La dimension temporelle du paysage est primordiale au sein de son exposition personnelle Courir à l’infini (plus loin que tous les regards) au centre d’art Image/Imatge d’Orthez. Ses œuvres témoignent d’échanges, d’observations et d’expériences marquantes. Son installation vidéo sollicite un déplacement, telle une exploration des profondeurs. Si l’océan fascine et suscite parfois des craintes, il est ici vu de l’intérieur. Ce paysage résulte des différentes transformations qu’il subit au fur et à mesure des implantations des hommes.

Le centre d’art Image/Imatge, situé dans un ancien cinéma d’art et d’essais, se révèle être l’espace propice à cette exposition : une invitation à une immersion progressive de la surface d’un paysage jusqu’au fond marin. Lame de fond, une série de huit gravures introduit les lieux et les enjeux qui traversent l’œuvre de l’artiste, l’espace océanique, les territoires insulaires et l’activité du fret maritime mondial. À proximité, dans un aquarium, une plaque de cuivre qui a servi de matrice d’impression aux gravures continue d’être rongée par l’eau de mer et nous rappelle les fins de vie de bateaux dans les fonds marins.

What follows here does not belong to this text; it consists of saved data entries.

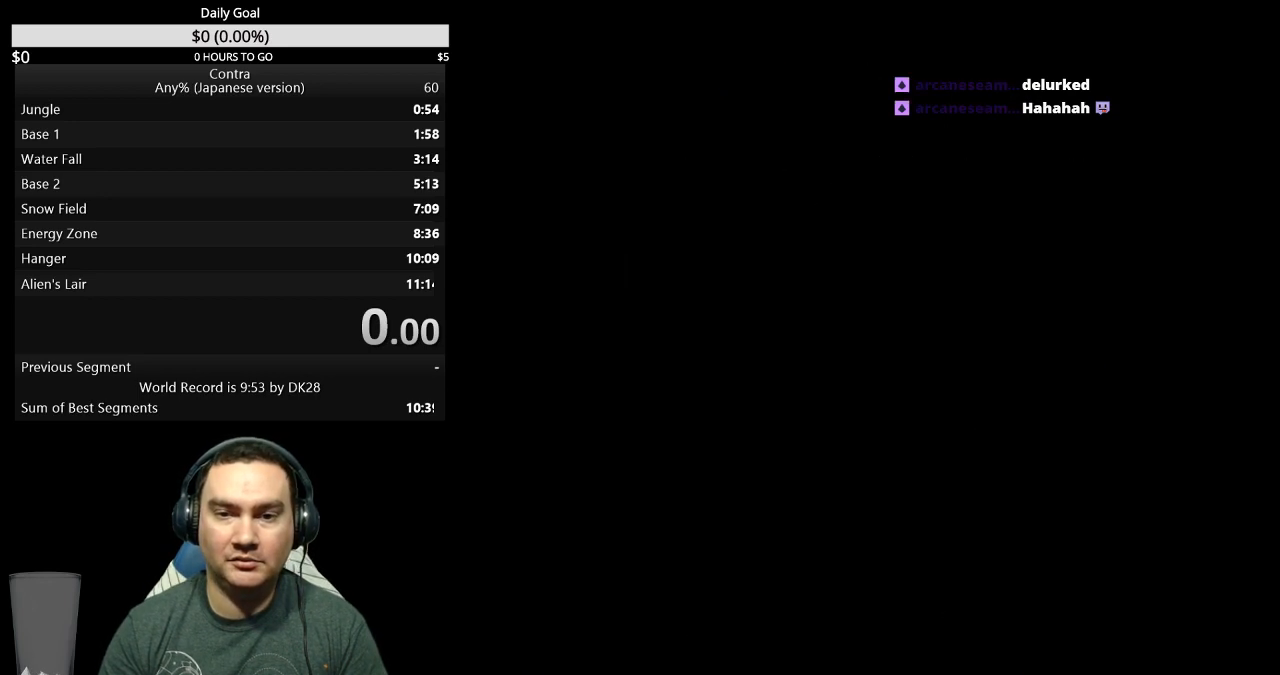
{"buttons": ["DPAD_RIGHT"], "events": []}
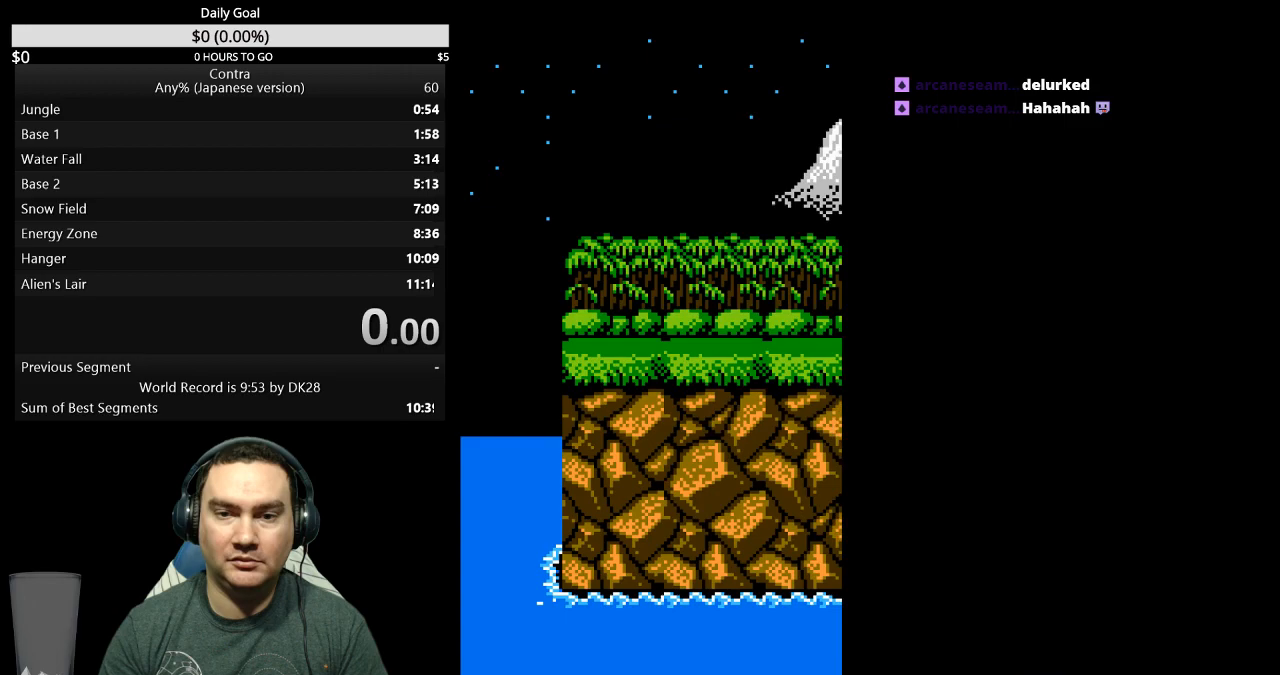
{"buttons": ["DPAD_RIGHT"], "events": []}
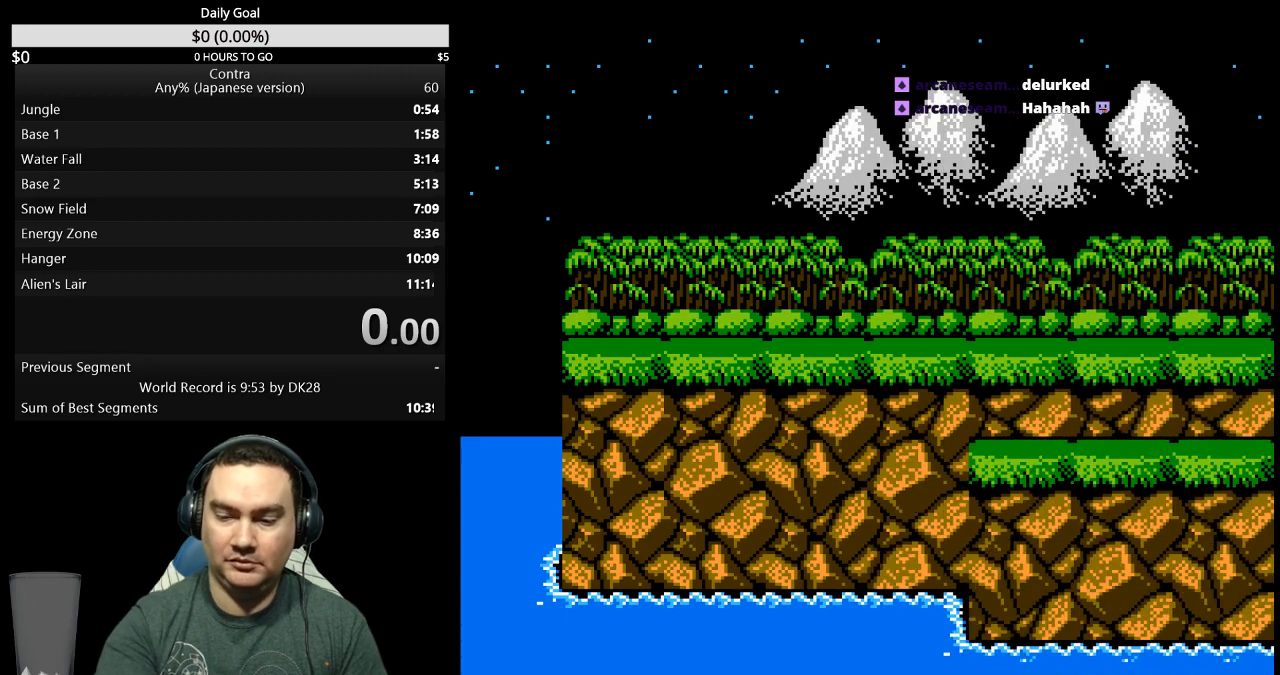
{"buttons": ["DPAD_RIGHT"], "events": []}
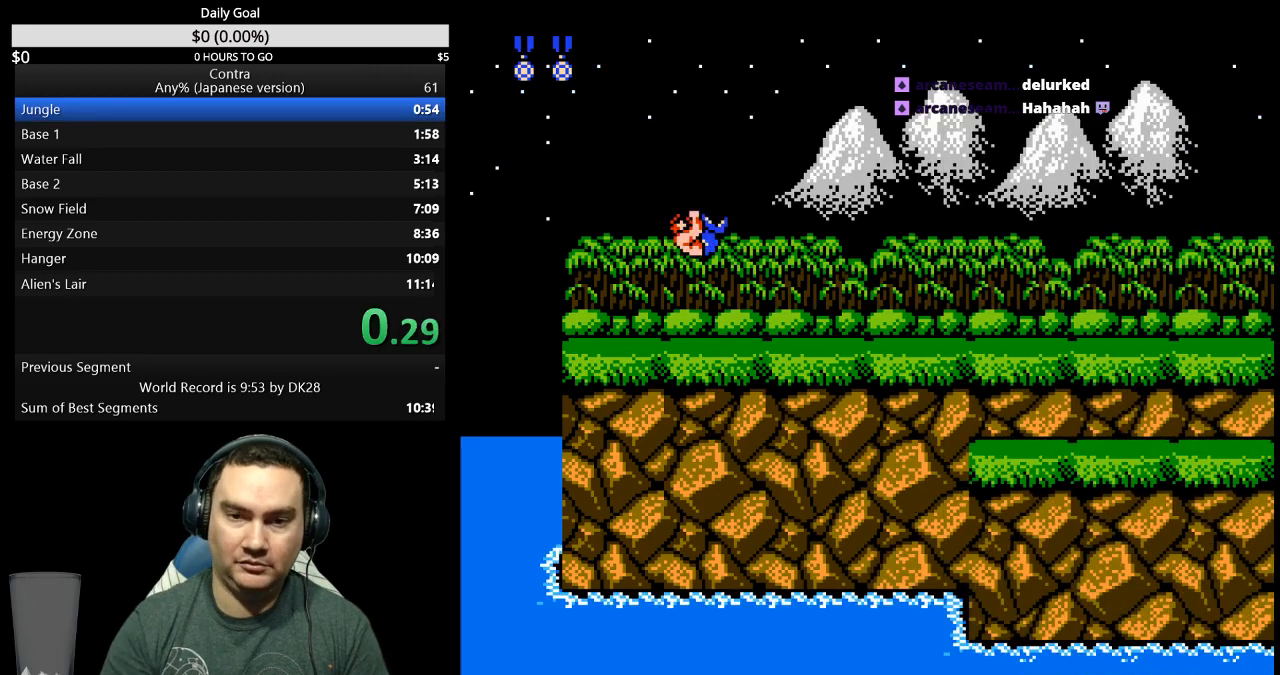
{"buttons": ["DPAD_RIGHT"], "events": []}
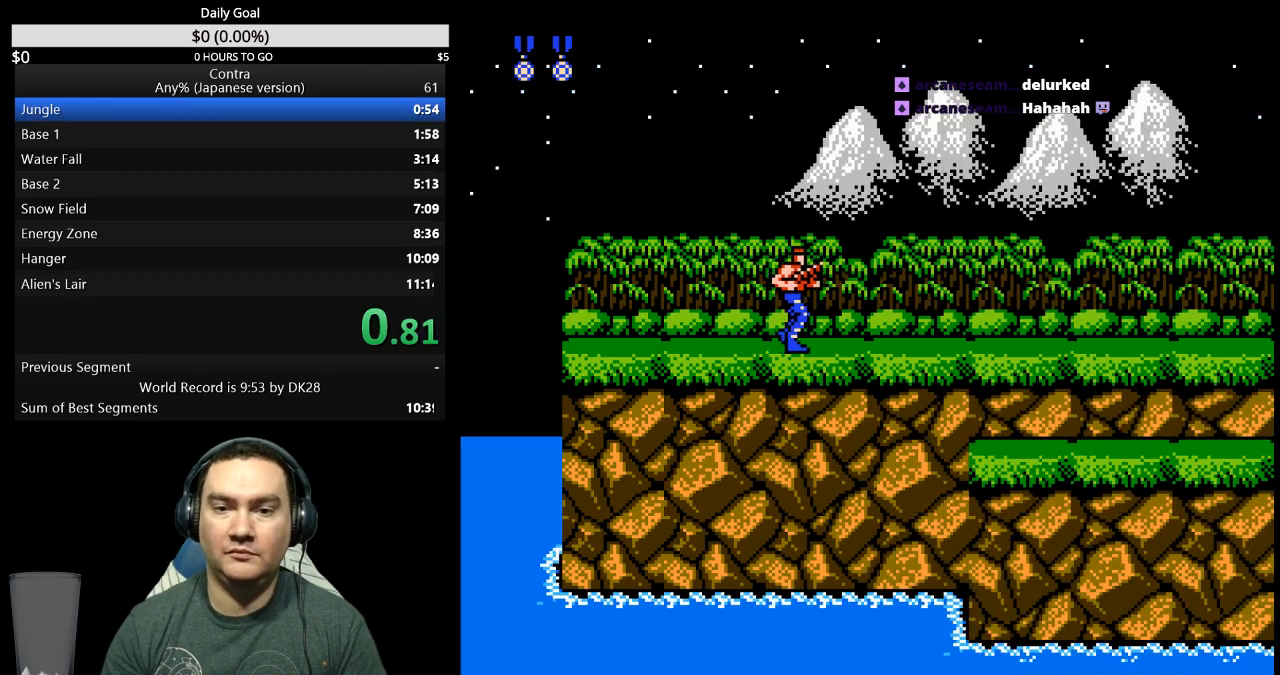
{"buttons": ["DPAD_RIGHT"], "events": [[433, "B", "down"], [500, "B", "up"]]}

Sur le sol de l’espace d’exposition, une multitude de polyèdres en plâtre polyester teinté dans la masse dessine une trajectoire. Ils se dispersent au fur et à mesure du passage des visiteurs. Ces fragments se réfèrent à la fois à la forme du polyèdre inventé par Dürer en 1514 et aux jouets de bain qui furent déversés dans le Pacifique, tragédie datant du 10 janvier 1992. Leur dérive nous fait penser à des objets, des déchets qui se transforment les années passant. Cette installation intitulée Friendly Melencolia croît progressivement et se modifie au gré des expositions. Elle nous amène à établir des relations avec les éléments qui se révèlent dans l’installation vidéo Dunking Island. Celle-ci invite à suivre les courants et à être au plus près des espèces qui habitent l’océan.

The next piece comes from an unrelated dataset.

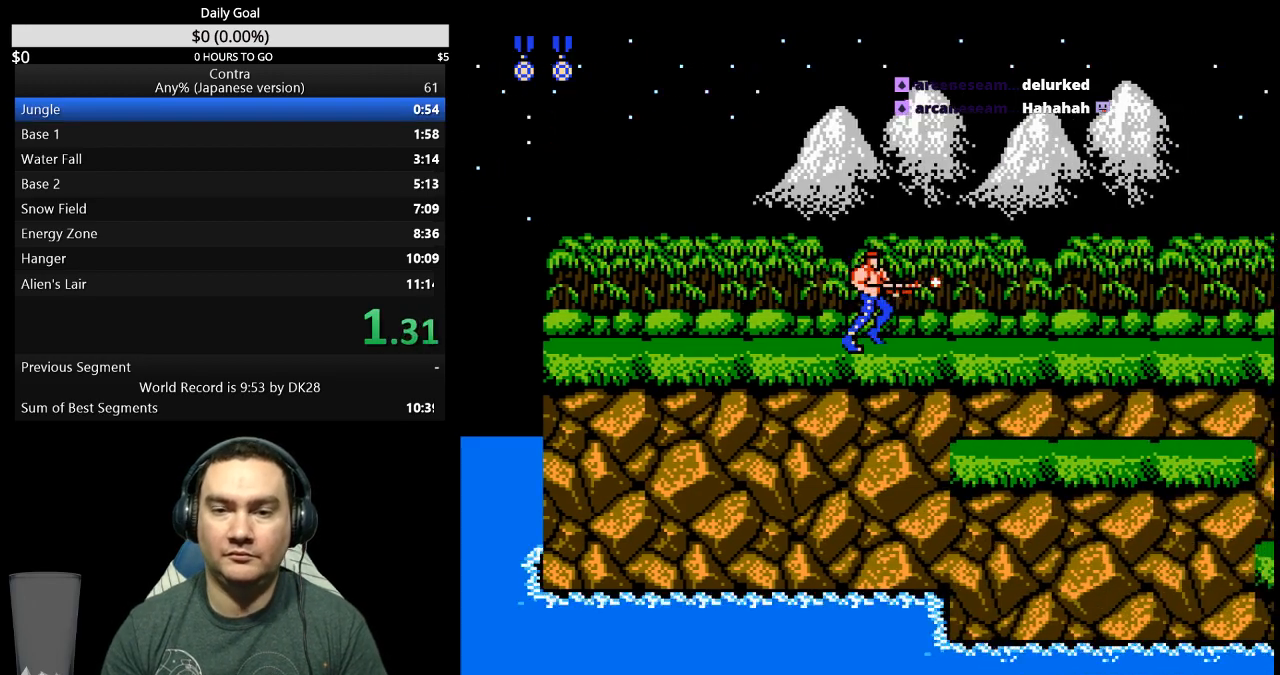
{"buttons": ["DPAD_RIGHT"], "events": []}
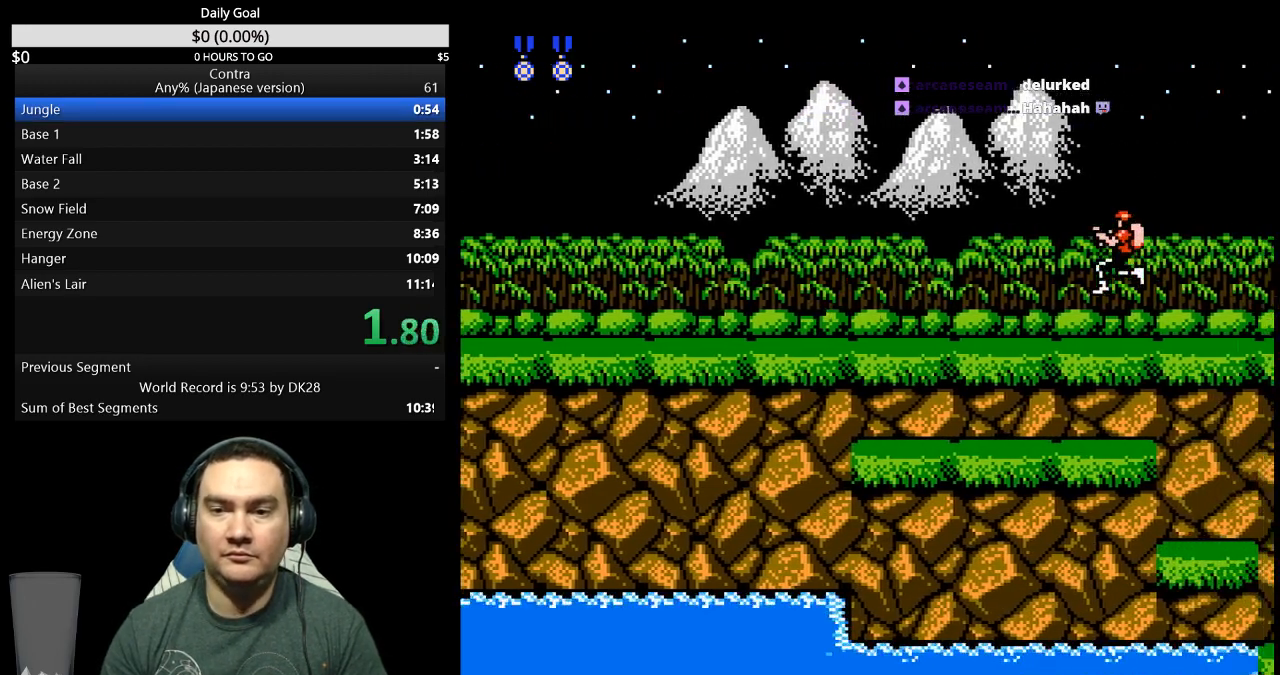
{"buttons": ["DPAD_RIGHT"], "events": [[33, "B", "down"], [133, "B", "up"]]}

Au printemps 2021, Capucine Vever a effectué une résidence de 3 mois à Dakar, au centre d’art Kër-Thiossane. Elle a interrogé de nombreuses personnes afin d’appréhender la baie de Dakar et de comprendre l’histoire de l’île de Gorée, lieu de mémoire de l’esclavage. Elle a appris la plongée dans le but de réaliser des captations vidéo subaquatiques pensées en collaboration avec le chef opérateur Léo Leibovici. Les images retranscrivent ainsi la réalité des mouvements, rythmes et flux qui régissent l’espace océanique. Les six écrans invitent à un mouvement vertical de la surface aux fonds marins, une progression qui suit métaphoriquement le processus d’immersion que l’île de Gorée finira par subir un jour.

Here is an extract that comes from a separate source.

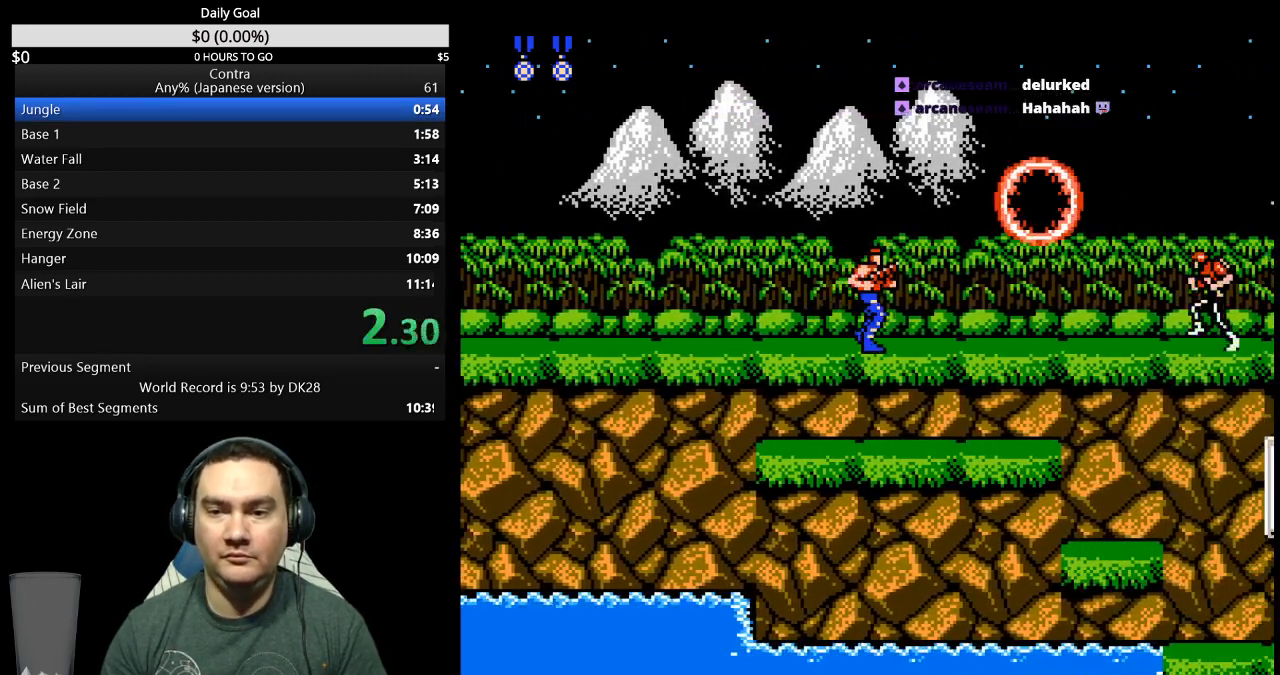
{"buttons": ["DPAD_RIGHT"], "events": [[200, "B", "down"], [267, "B", "up"]]}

La voix et les textes de Wasis Diop, chanteur-compositeur sénégalais, transmettent les pensées de l’océan et celle de la communauté sénégalaise les Lébous. Sa poésie nous transporte et nous percevons, tout au long de ces paroles, un milieu bouleversé, anthropisé. La composition sonore de Valentin Ferré, avec lequel l’artiste collabore depuis plus de dix ans, renforce la sensation d’une plongée progressive à la découverte de cette île mémoire, confrontée à la problématique de la montée des eaux. D’une certaine manière, ce projet constitue un prolongement de l’expérience de l’artiste lors de sa résidence sur l’île d’Ouessant à Finis Terrae en 2019.

Ainsi, Capucine Vever rend perceptible cette montée progressive des eaux. Par l’expérience poétique, elle sollicite notre attention à un phénomène climatique ainsi que sa mise en perspective avec la traite négrière et l’histoire coloniale.